What to do:
Copy each of the items below word for word, but leave out the pictures.

Material provided:
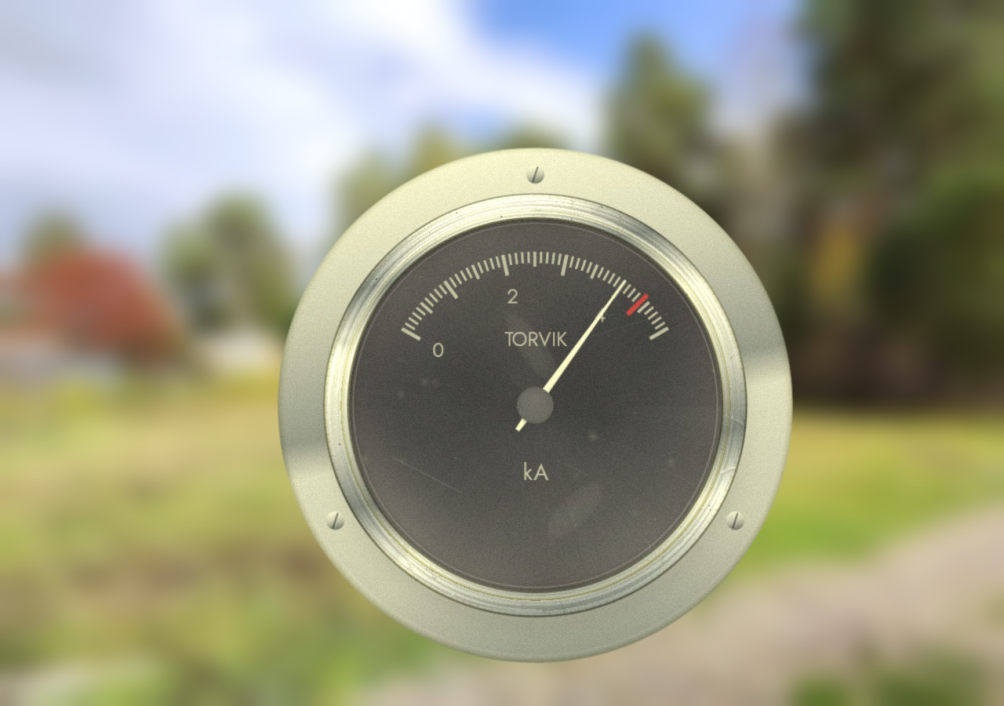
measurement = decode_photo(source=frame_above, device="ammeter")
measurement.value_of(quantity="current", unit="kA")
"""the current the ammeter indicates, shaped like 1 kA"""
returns 4 kA
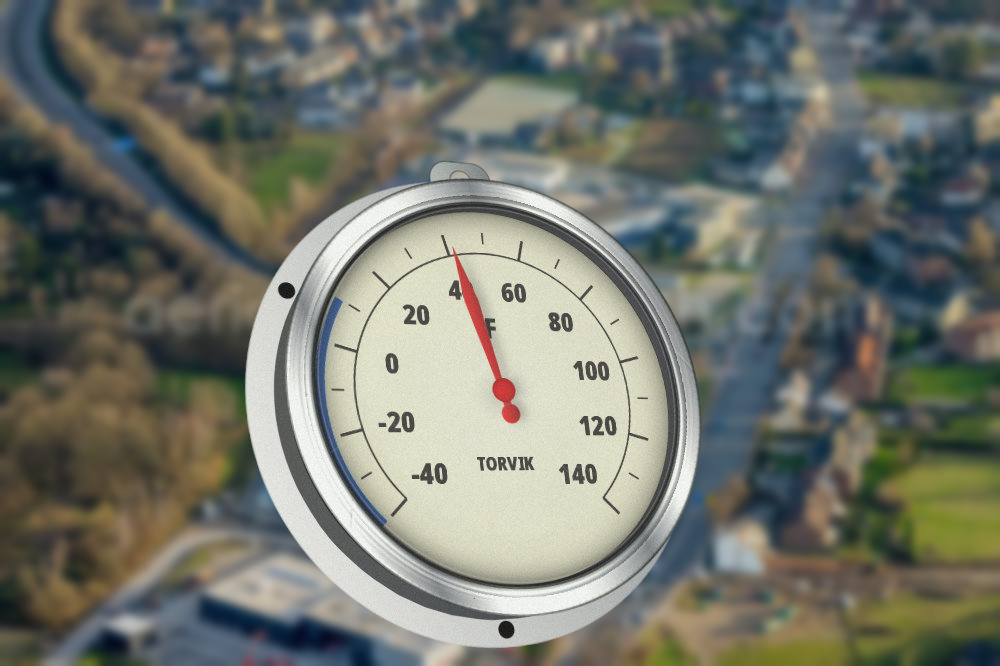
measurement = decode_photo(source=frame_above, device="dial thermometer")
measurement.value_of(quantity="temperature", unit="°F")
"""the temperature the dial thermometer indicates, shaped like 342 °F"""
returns 40 °F
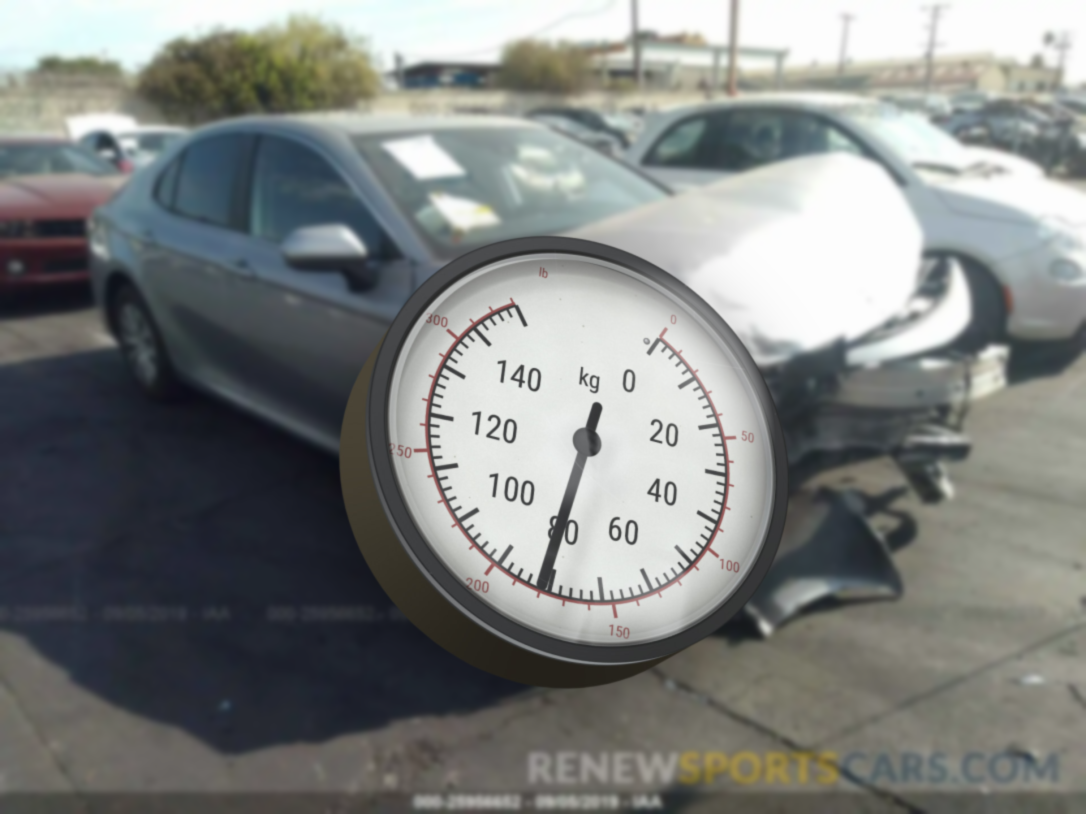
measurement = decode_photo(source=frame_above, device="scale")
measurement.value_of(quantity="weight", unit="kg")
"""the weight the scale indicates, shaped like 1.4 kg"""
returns 82 kg
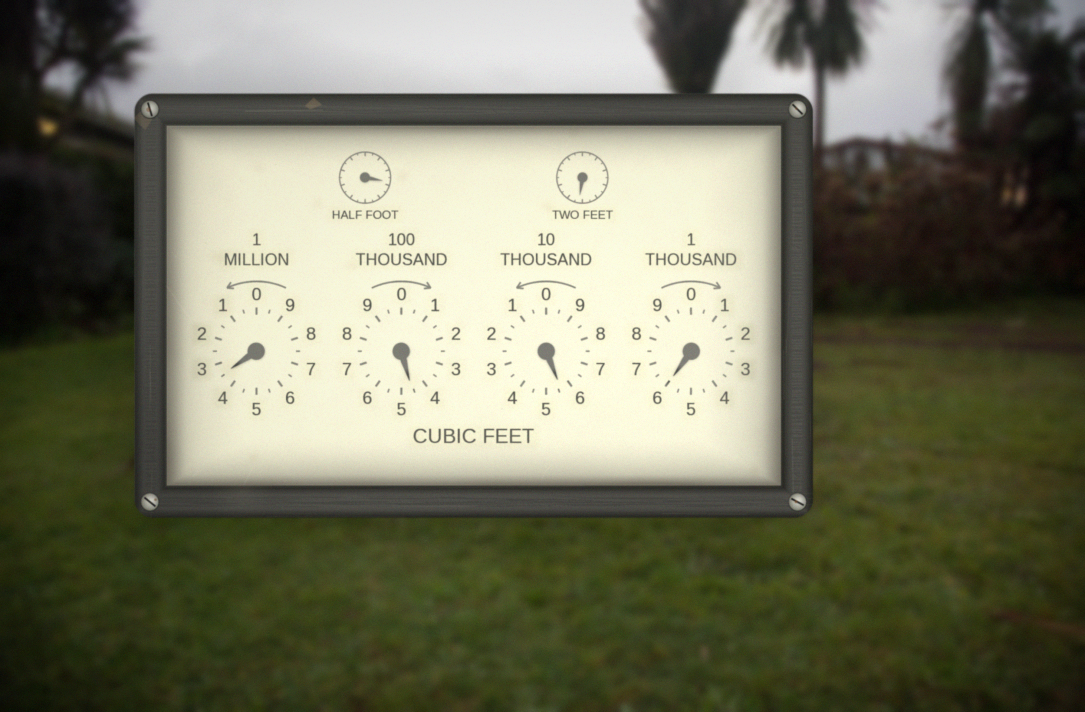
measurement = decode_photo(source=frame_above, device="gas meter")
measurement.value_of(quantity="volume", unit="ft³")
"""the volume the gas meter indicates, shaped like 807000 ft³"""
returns 345600 ft³
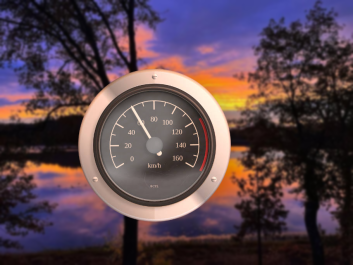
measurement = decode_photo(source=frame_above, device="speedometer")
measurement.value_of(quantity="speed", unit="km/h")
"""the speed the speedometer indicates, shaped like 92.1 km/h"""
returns 60 km/h
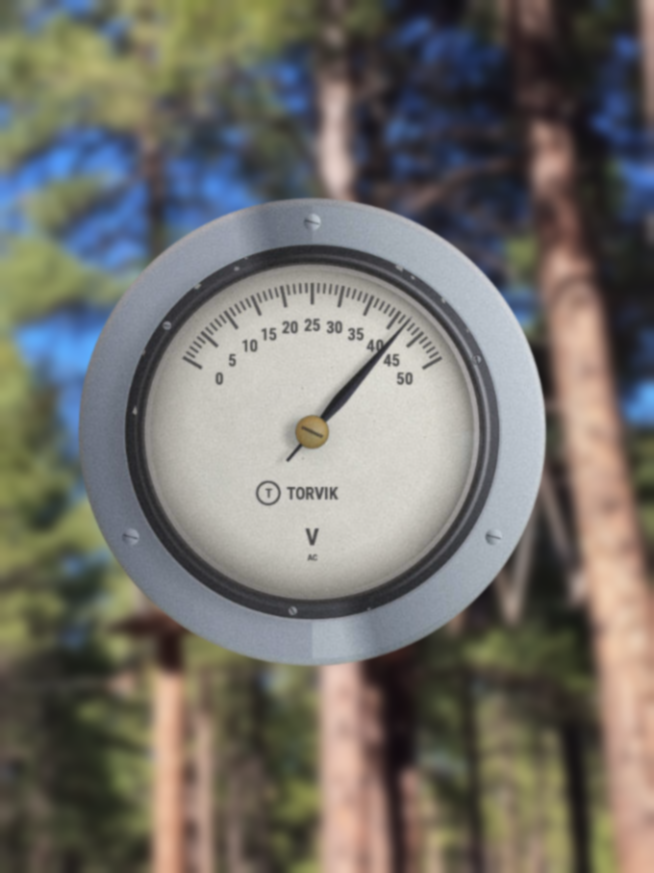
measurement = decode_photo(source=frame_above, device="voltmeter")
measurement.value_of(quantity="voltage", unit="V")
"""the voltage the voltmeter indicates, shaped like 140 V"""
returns 42 V
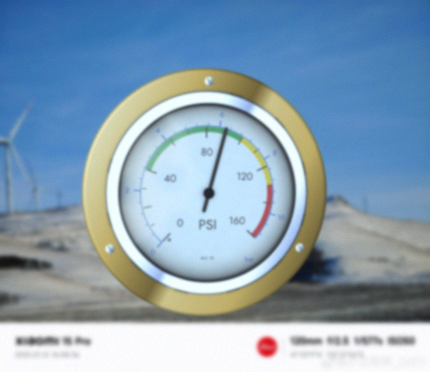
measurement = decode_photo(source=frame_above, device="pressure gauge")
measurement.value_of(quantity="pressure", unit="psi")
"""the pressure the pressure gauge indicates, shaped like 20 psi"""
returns 90 psi
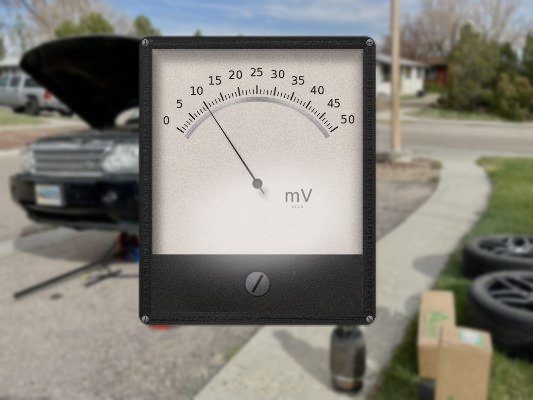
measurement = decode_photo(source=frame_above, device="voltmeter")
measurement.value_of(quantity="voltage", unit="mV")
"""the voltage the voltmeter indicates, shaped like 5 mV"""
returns 10 mV
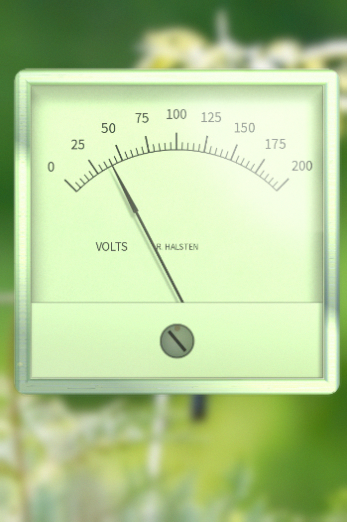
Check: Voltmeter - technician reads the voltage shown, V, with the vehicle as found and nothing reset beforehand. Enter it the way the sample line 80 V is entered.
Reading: 40 V
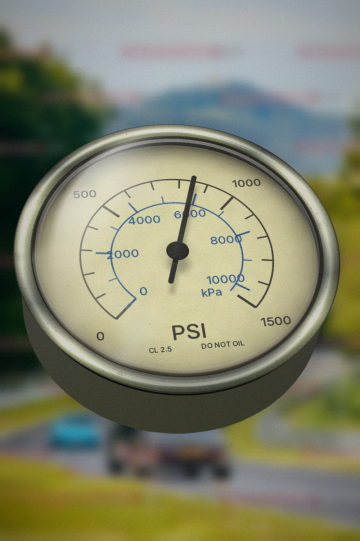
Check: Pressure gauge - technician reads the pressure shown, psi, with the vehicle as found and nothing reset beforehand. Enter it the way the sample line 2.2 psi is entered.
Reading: 850 psi
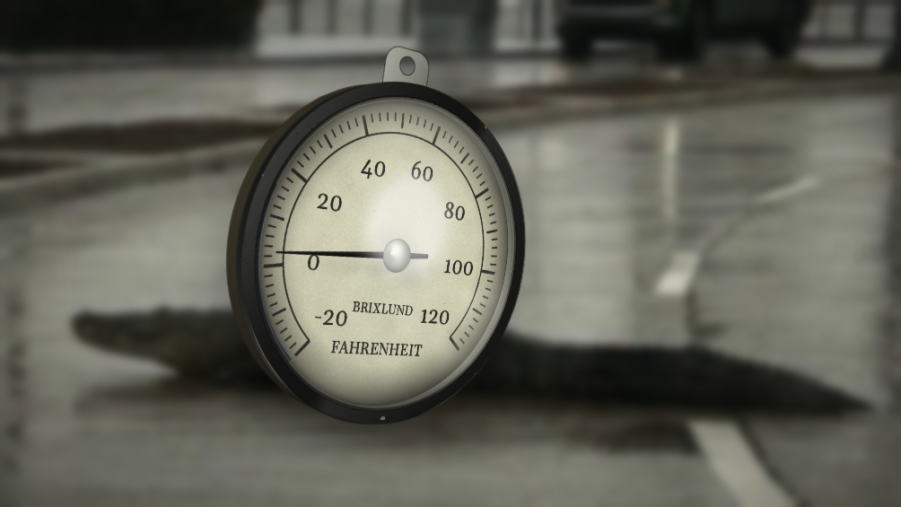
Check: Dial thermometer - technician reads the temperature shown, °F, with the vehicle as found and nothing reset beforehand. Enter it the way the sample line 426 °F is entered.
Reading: 3 °F
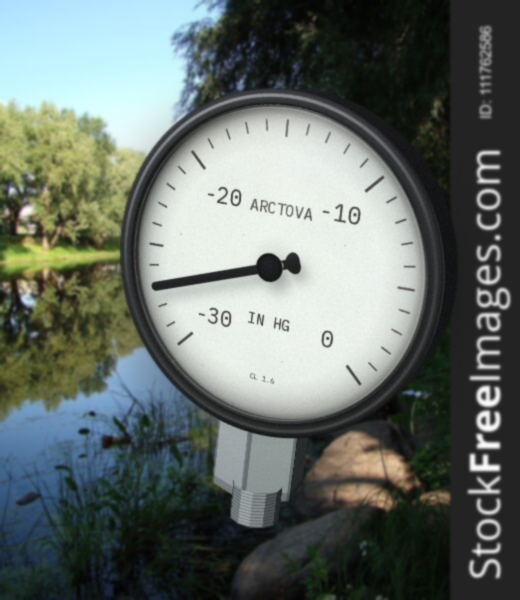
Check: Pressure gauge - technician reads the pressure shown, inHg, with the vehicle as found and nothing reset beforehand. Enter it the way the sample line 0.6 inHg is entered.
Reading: -27 inHg
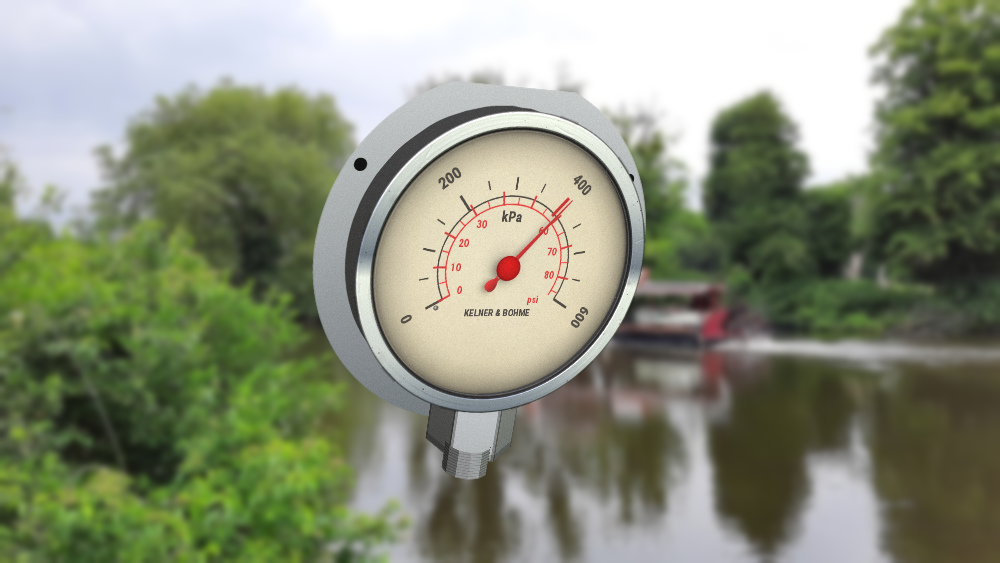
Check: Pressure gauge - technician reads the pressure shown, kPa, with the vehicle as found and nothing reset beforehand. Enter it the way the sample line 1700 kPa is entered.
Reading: 400 kPa
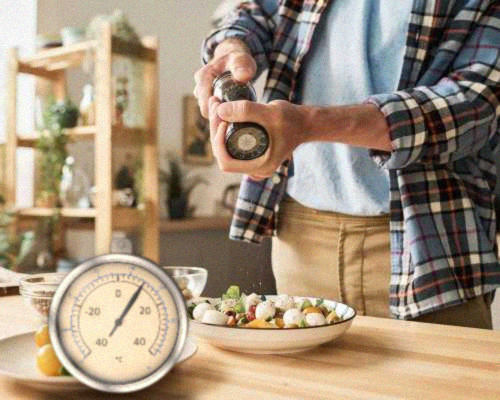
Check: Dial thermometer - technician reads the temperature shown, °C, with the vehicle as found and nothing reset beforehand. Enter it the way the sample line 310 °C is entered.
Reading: 10 °C
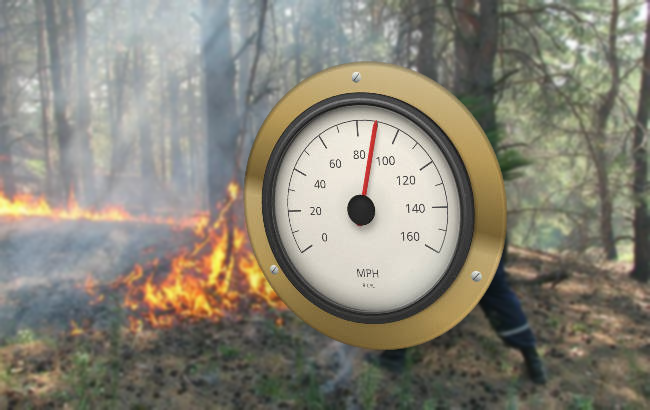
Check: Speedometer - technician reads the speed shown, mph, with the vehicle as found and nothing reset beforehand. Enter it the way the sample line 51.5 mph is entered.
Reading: 90 mph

Response area:
measurement = decode_photo(source=frame_above, device="ammeter")
measurement.value_of(quantity="current", unit="kA")
"""the current the ammeter indicates, shaped like 1 kA"""
returns 4 kA
measurement = decode_photo(source=frame_above, device="dial thermometer")
measurement.value_of(quantity="temperature", unit="°F")
"""the temperature the dial thermometer indicates, shaped like 342 °F"""
returns 40 °F
measurement = decode_photo(source=frame_above, device="scale")
measurement.value_of(quantity="weight", unit="kg")
"""the weight the scale indicates, shaped like 1.4 kg"""
returns 82 kg
measurement = decode_photo(source=frame_above, device="gas meter")
measurement.value_of(quantity="volume", unit="ft³")
"""the volume the gas meter indicates, shaped like 807000 ft³"""
returns 345600 ft³
measurement = decode_photo(source=frame_above, device="speedometer")
measurement.value_of(quantity="speed", unit="km/h")
"""the speed the speedometer indicates, shaped like 92.1 km/h"""
returns 60 km/h
measurement = decode_photo(source=frame_above, device="voltmeter")
measurement.value_of(quantity="voltage", unit="V")
"""the voltage the voltmeter indicates, shaped like 140 V"""
returns 42 V
measurement = decode_photo(source=frame_above, device="pressure gauge")
measurement.value_of(quantity="pressure", unit="psi")
"""the pressure the pressure gauge indicates, shaped like 20 psi"""
returns 90 psi
measurement = decode_photo(source=frame_above, device="voltmeter")
measurement.value_of(quantity="voltage", unit="mV")
"""the voltage the voltmeter indicates, shaped like 5 mV"""
returns 10 mV
Check: Voltmeter - technician reads the voltage shown, V, with the vehicle as found and nothing reset beforehand. Enter it the way the sample line 80 V is entered.
Reading: 40 V
Check: Pressure gauge - technician reads the pressure shown, psi, with the vehicle as found and nothing reset beforehand. Enter it the way the sample line 2.2 psi is entered.
Reading: 850 psi
Check: Dial thermometer - technician reads the temperature shown, °F, with the vehicle as found and nothing reset beforehand. Enter it the way the sample line 426 °F is entered.
Reading: 3 °F
Check: Pressure gauge - technician reads the pressure shown, inHg, with the vehicle as found and nothing reset beforehand. Enter it the way the sample line 0.6 inHg is entered.
Reading: -27 inHg
Check: Pressure gauge - technician reads the pressure shown, kPa, with the vehicle as found and nothing reset beforehand. Enter it the way the sample line 1700 kPa is entered.
Reading: 400 kPa
Check: Dial thermometer - technician reads the temperature shown, °C, with the vehicle as found and nothing reset beforehand. Enter it the way the sample line 310 °C is entered.
Reading: 10 °C
Check: Speedometer - technician reads the speed shown, mph, with the vehicle as found and nothing reset beforehand. Enter it the way the sample line 51.5 mph is entered.
Reading: 90 mph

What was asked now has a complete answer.